FRAGMENTO DEL DOCUMENTO ▸
════

Las rodillas a la altura de las orejas, la espalda levemente encorvada, el cuello a 90 grados para no tocar el techo y los brazos cruzados delante de mi caja torácica para evitar el contacto involuntario con los muslos o glúteos del desafortunado individuo al que le toque en desgracia el lugar contiguo; construyen una imagen triste, desamparadora y - por la posición cuasi momificada que debo adoptar – hasta arqueológica.

Descender del vehículo para permitir a otro pasajero que se encuentra en los asientos traseros ponerle fin a su periplo, es como desatar un nudo marinero de carne, hueso y colesterol elevado, para volver a enredarlo segundos después.

Intenté, sin éxito alguno, ofrecerle al chofer pagar el precio de 3 boletos y viajar sentado de manera perpendicular al avance del coche. Se negó rotundamente y al grito de “¡Achumani… Calacoto… Bájese, extranjero de mierda… Cota Cota!” me dejó tirado en la ruta.



Si hay que buscar algo positivo en estas forzadas e involuntarias sesiones de contorsionismo, es que gracias a los calambres experimentados descubrí algunos músculos cuya existencia ignoraba.

════

[Elementos de una fuente de datos]

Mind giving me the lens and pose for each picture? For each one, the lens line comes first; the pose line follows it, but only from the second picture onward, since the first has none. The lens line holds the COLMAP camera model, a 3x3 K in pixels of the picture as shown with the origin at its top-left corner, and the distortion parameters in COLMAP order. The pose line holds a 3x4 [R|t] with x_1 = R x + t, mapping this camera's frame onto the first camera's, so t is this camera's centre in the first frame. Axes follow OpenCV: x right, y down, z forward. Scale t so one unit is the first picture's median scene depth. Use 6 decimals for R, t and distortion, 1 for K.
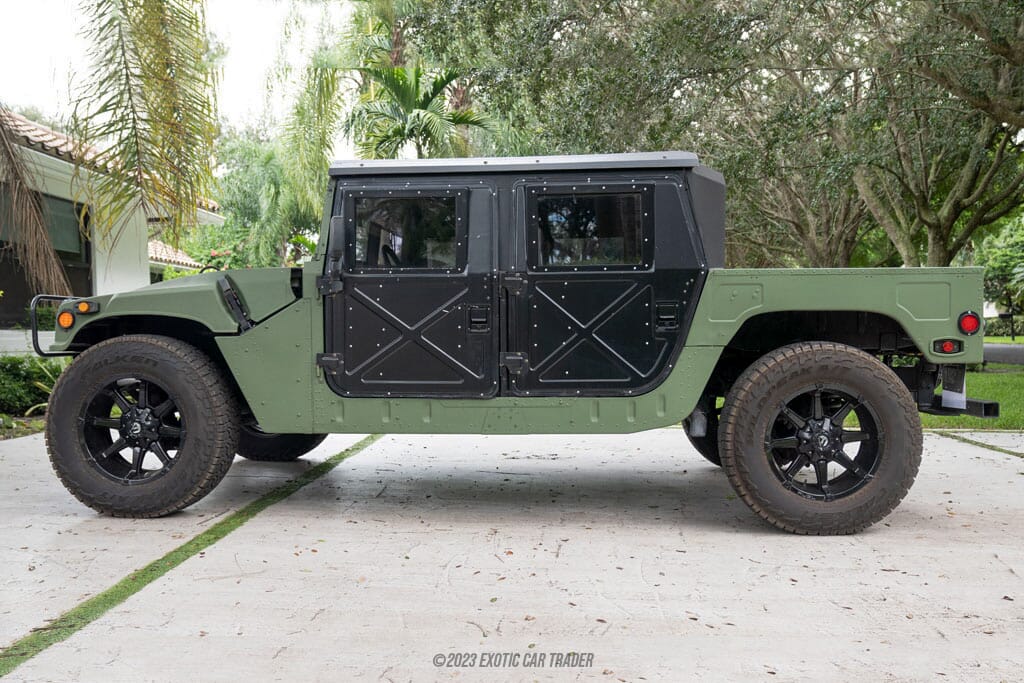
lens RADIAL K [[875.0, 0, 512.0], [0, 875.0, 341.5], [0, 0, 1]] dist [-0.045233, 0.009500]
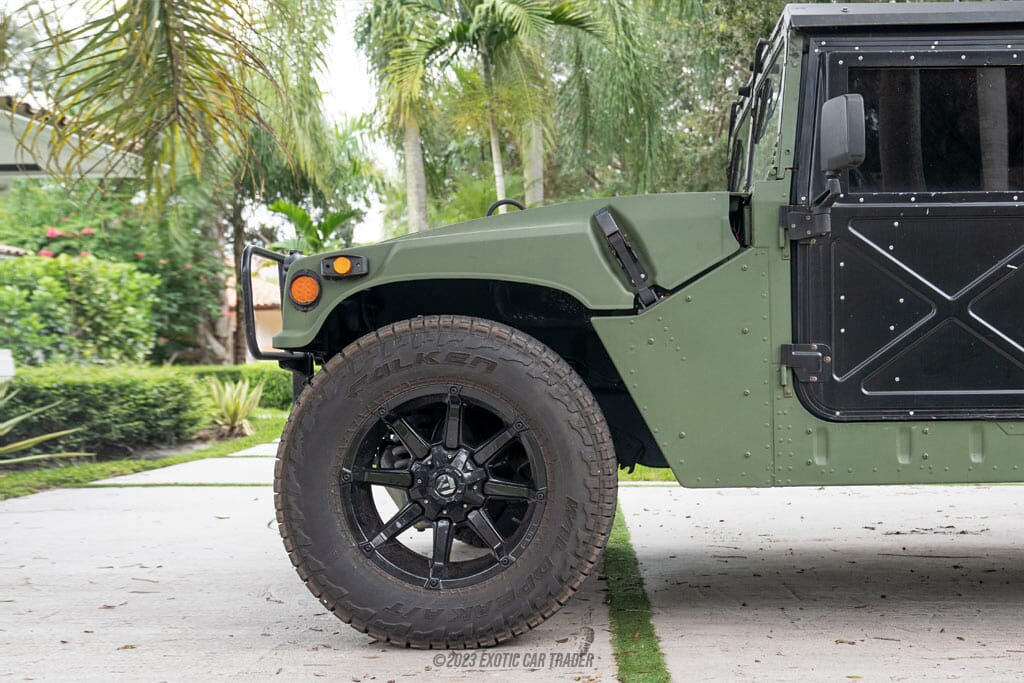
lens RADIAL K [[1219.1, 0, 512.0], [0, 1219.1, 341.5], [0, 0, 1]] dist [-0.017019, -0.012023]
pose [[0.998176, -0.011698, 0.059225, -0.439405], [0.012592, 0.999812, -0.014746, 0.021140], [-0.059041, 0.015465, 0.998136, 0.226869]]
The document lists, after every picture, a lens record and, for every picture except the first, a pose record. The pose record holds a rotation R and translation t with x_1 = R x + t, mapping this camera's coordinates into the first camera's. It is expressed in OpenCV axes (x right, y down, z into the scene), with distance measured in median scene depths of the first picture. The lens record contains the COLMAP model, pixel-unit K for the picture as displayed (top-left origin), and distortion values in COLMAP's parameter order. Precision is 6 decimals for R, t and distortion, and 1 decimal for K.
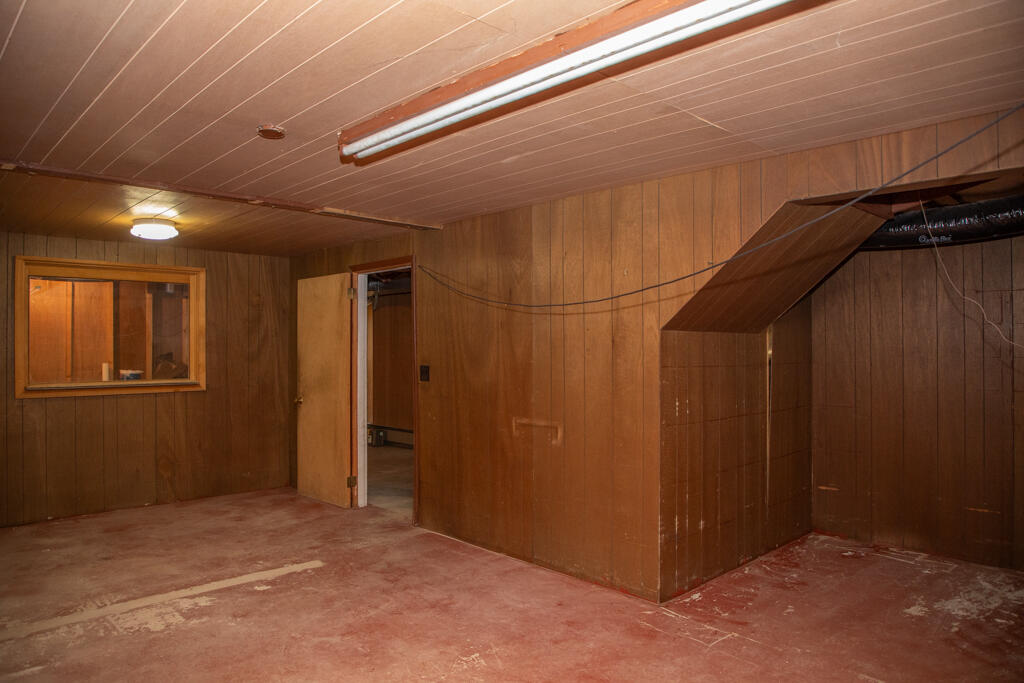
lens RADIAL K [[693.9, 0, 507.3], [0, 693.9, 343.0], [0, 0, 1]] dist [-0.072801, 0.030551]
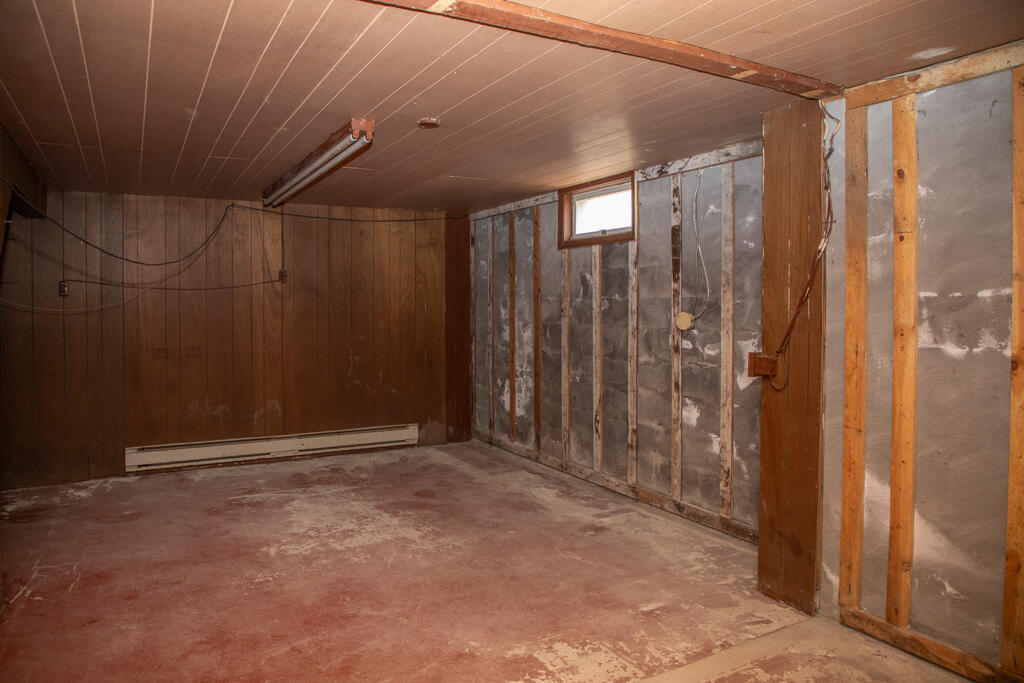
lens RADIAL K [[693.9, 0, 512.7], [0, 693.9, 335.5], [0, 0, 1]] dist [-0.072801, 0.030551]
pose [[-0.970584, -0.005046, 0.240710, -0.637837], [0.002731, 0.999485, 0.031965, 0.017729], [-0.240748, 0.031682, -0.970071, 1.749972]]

════

QUÉ HAY QUE HACER ▸
a) Copia literalmente el pasaje del fragmento que empieza en "Descender del vehículo" y termina en "en la ruta.".
b) Según el fragmento, ¿qué le propuso al chofer, sin éxito, quien narra?

RESPUESTAS DEL EJERCICIO ▸
a)
Descender del vehículo para permitir a otro pasajero que se encuentra en los asientos traseros ponerle fin a su periplo, es como desatar un nudo marinero de carne, hueso y colesterol elevado, para volver a enredarlo segundos después.

Intenté, sin éxito alguno, ofrecerle al chofer pagar el precio de 3 boletos y viajar sentado de manera perpendicular al avance del coche. Se negó rotundamente y al grito de “¡Achumani… Calacoto… Bájese, extranjero de mierda… Cota Cota!” me dejó tirado en la ruta.

b) Le propuso pagar el precio de 3 boletos y viajar sentado de manera perpendicular al avance del coche.